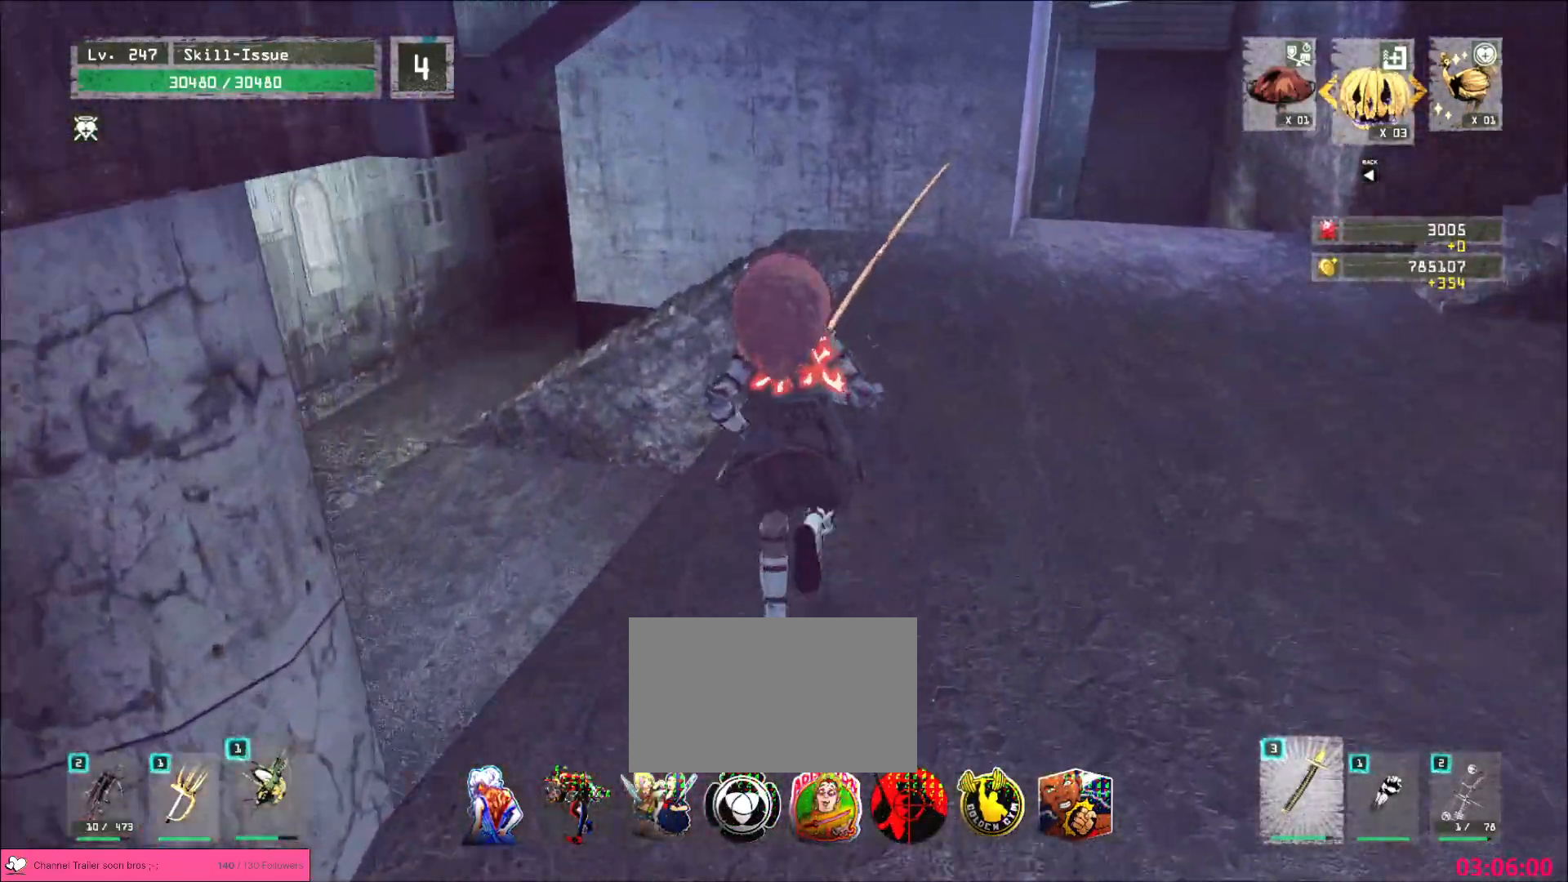
{"keys": ["w"], "mouse": [], "events": [[233, "space", "down"], [283, "space", "up"]]}
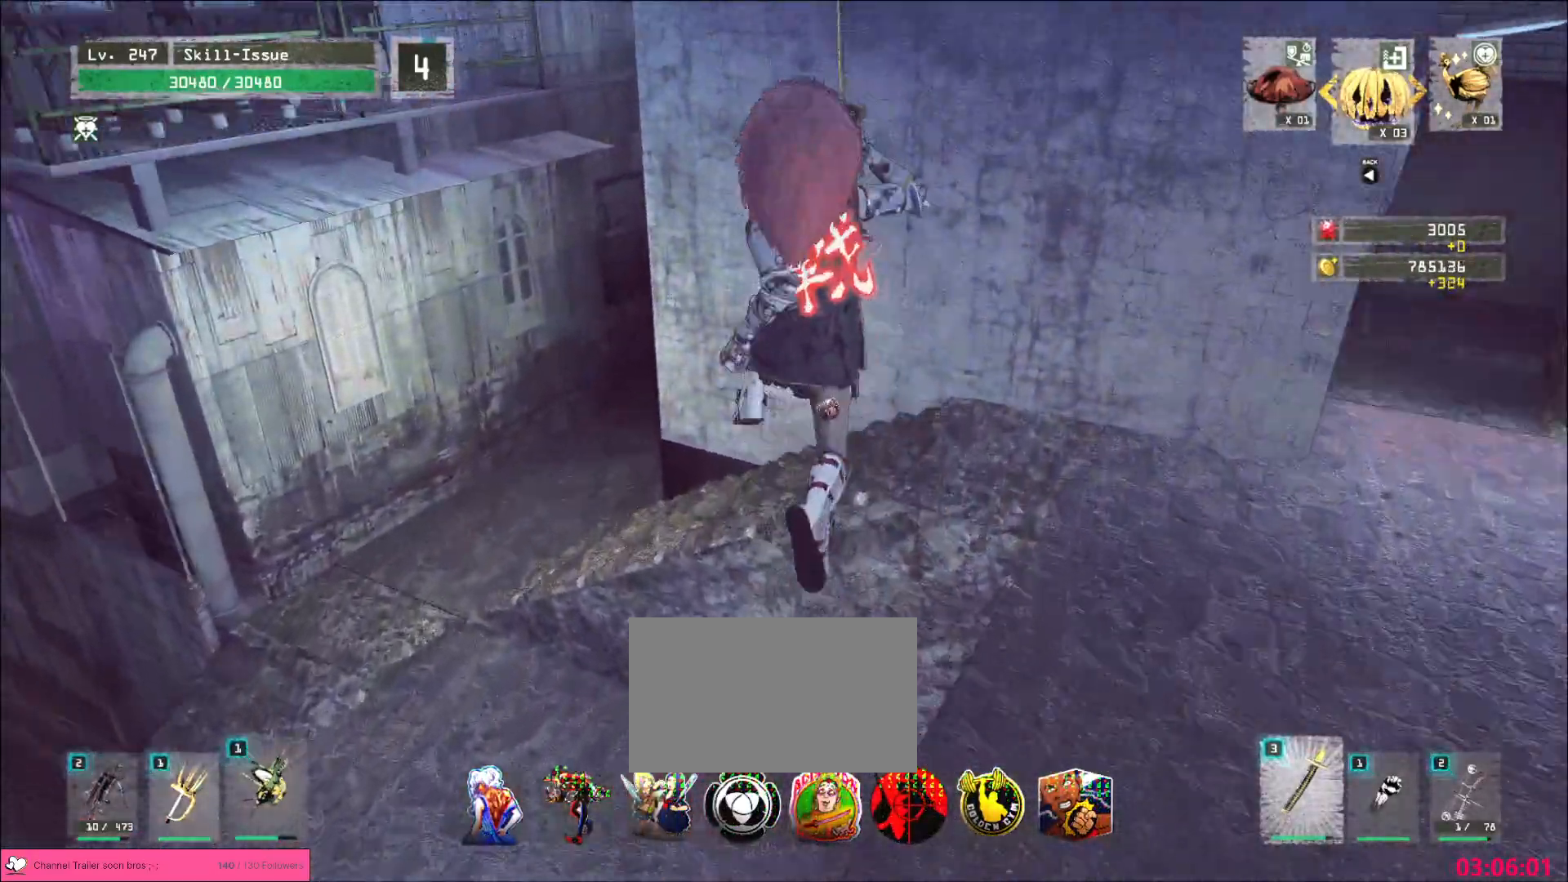
{"keys": ["a", "w"], "mouse": [], "events": [[233, "a", "down"]]}
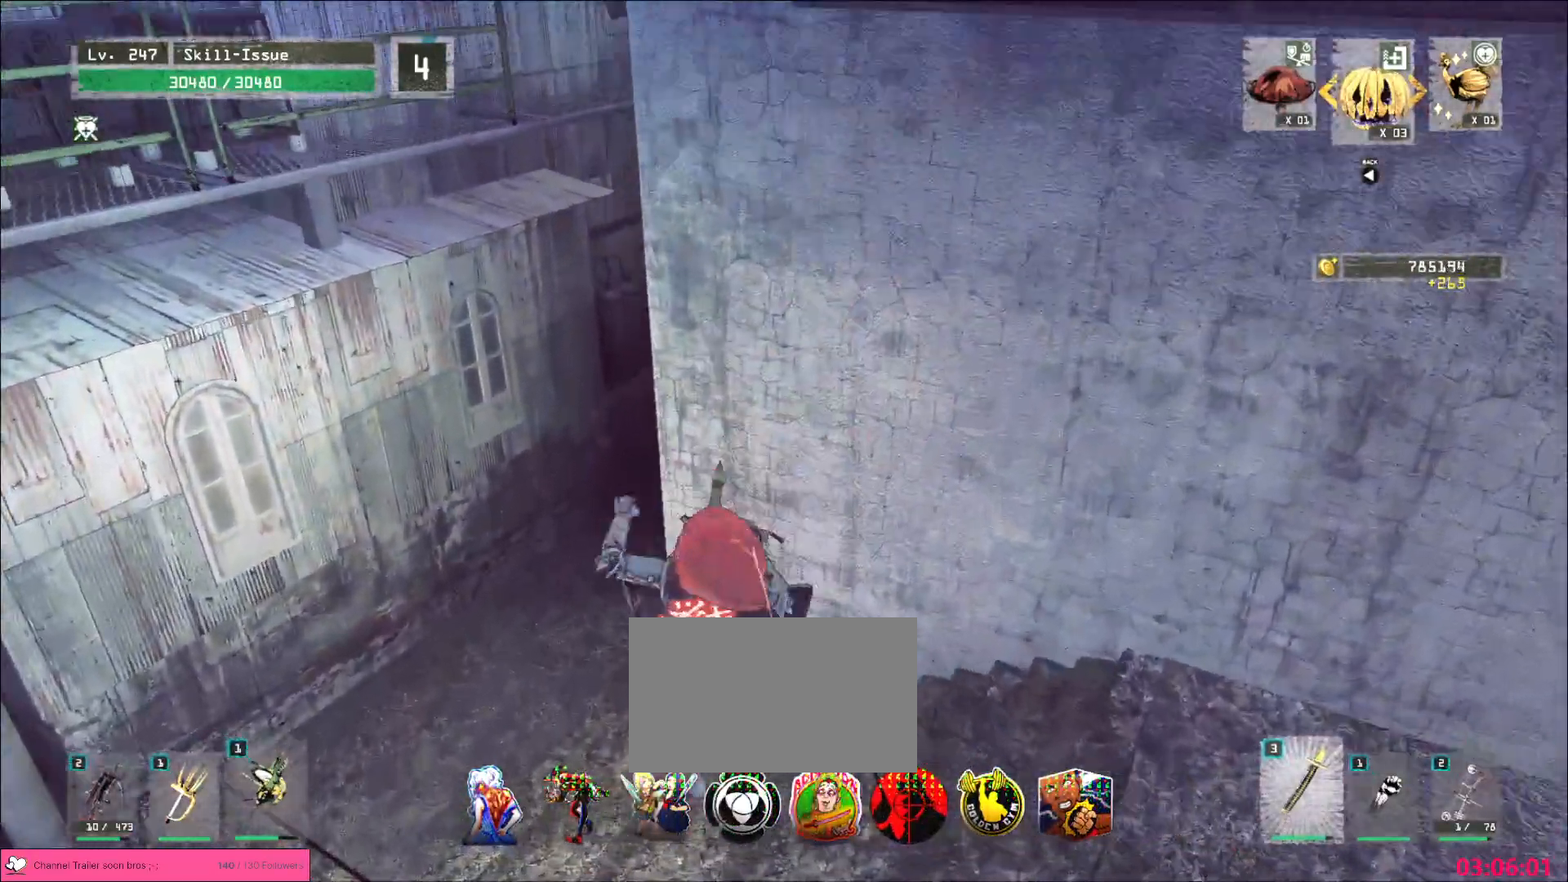
{"keys": ["w"], "mouse": [], "events": [[283, "a", "up"]]}
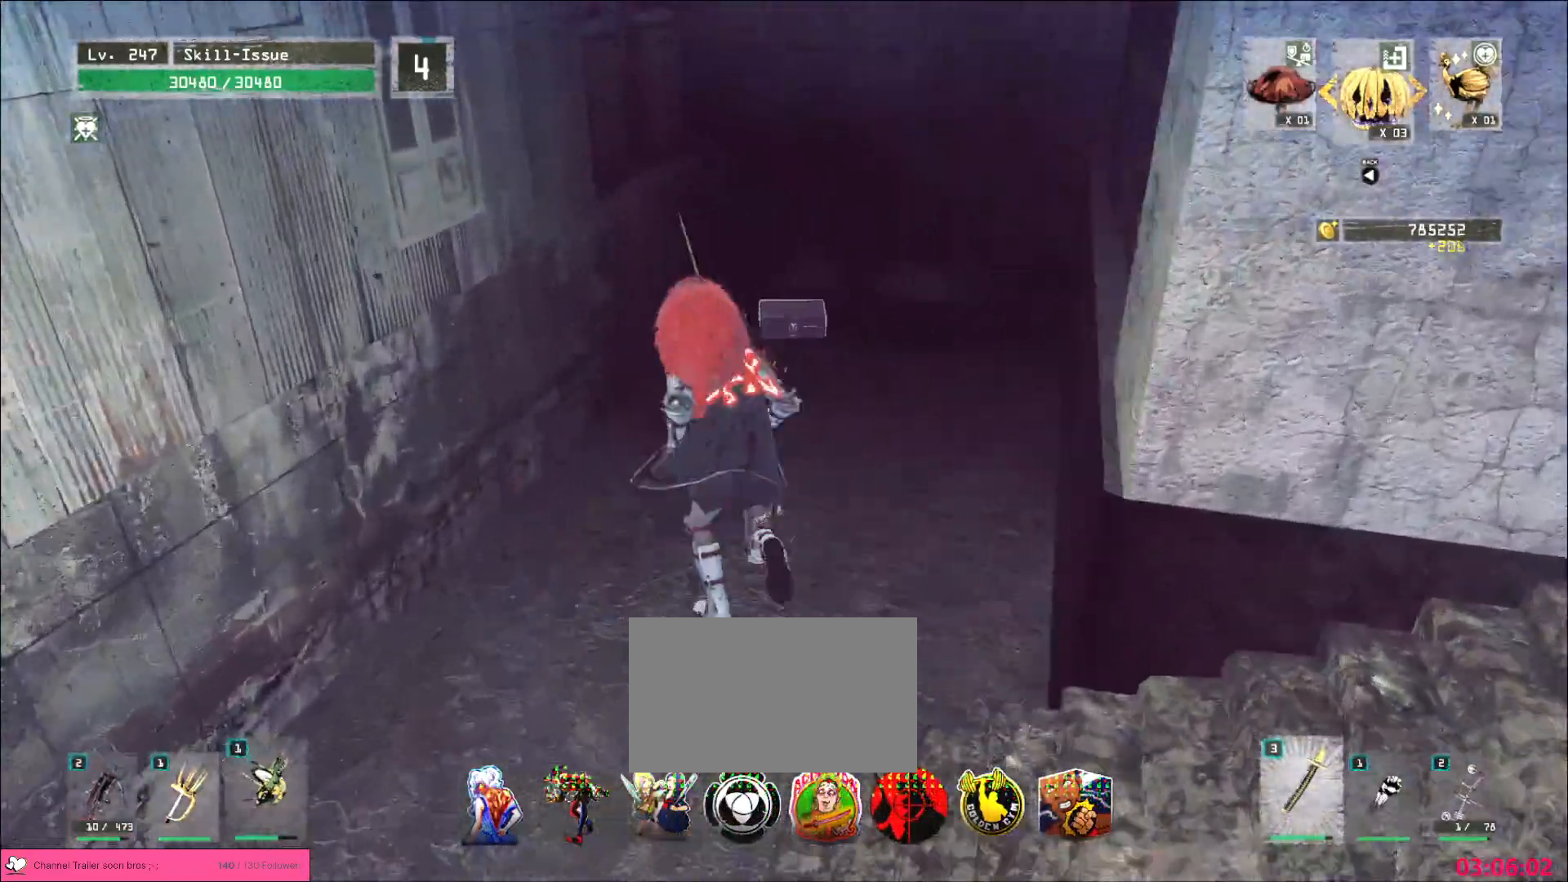
{"keys": [], "mouse": [], "events": [[333, "w", "up"], [417, "f", "down"], [483, "f", "up"]]}
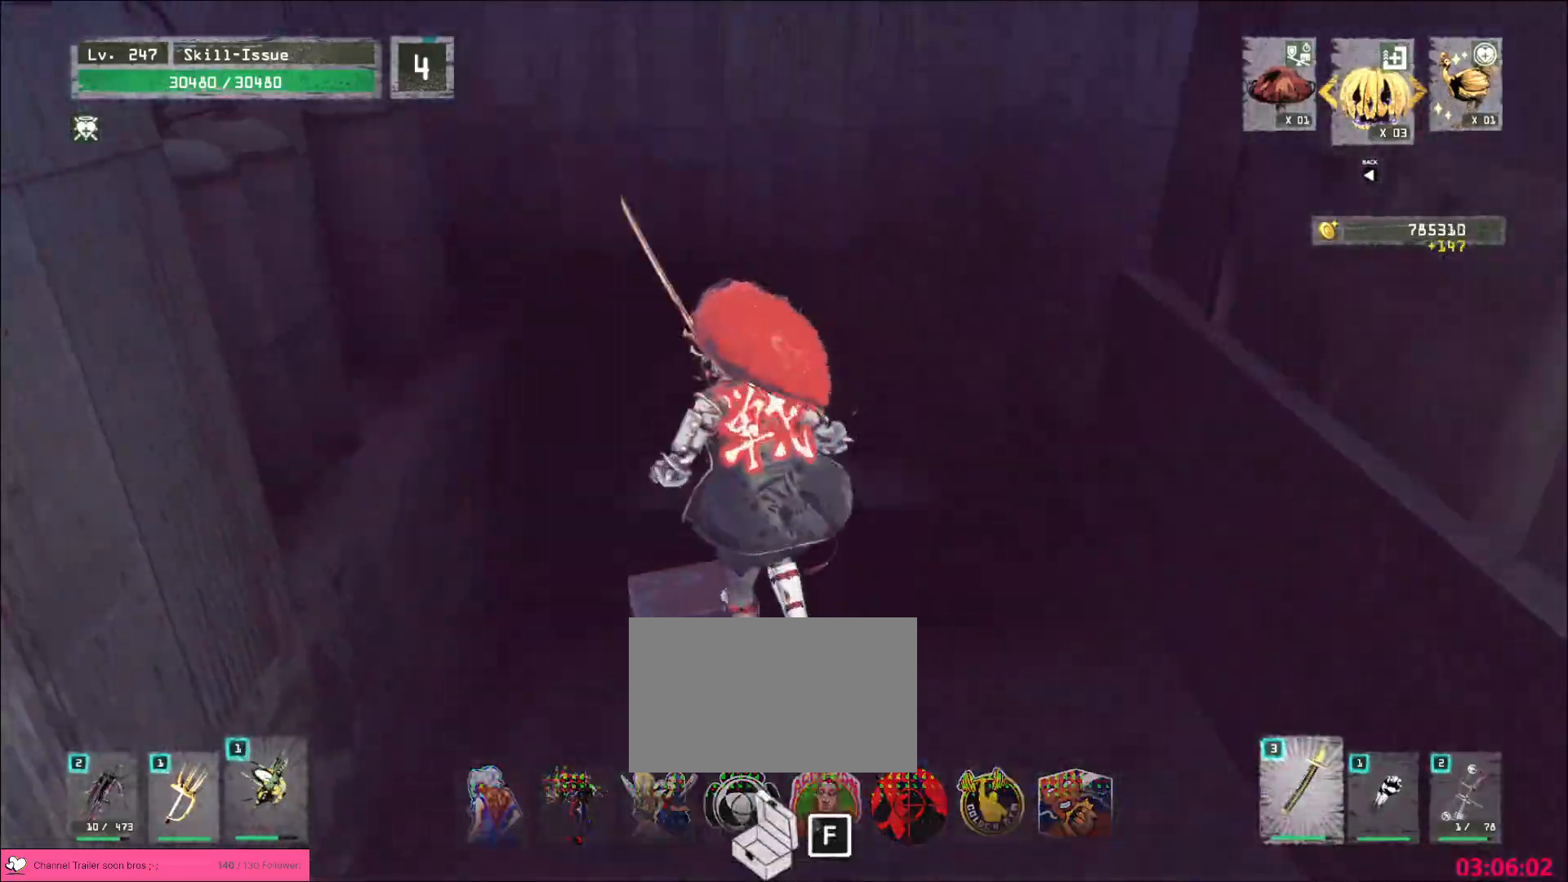
{"keys": [], "mouse": [], "events": []}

__Exercise objective__: Could the entries above be retyped exactly, with the pictures left out?

__Output__:
{"keys": ["w"], "mouse": [], "events": [[233, "space", "down"], [283, "space", "up"]]}
{"keys": ["a", "w"], "mouse": [], "events": [[233, "a", "down"]]}
{"keys": ["w"], "mouse": [], "events": [[283, "a", "up"]]}
{"keys": [], "mouse": [], "events": [[333, "w", "up"], [417, "f", "down"], [483, "f", "up"]]}
{"keys": [], "mouse": [], "events": []}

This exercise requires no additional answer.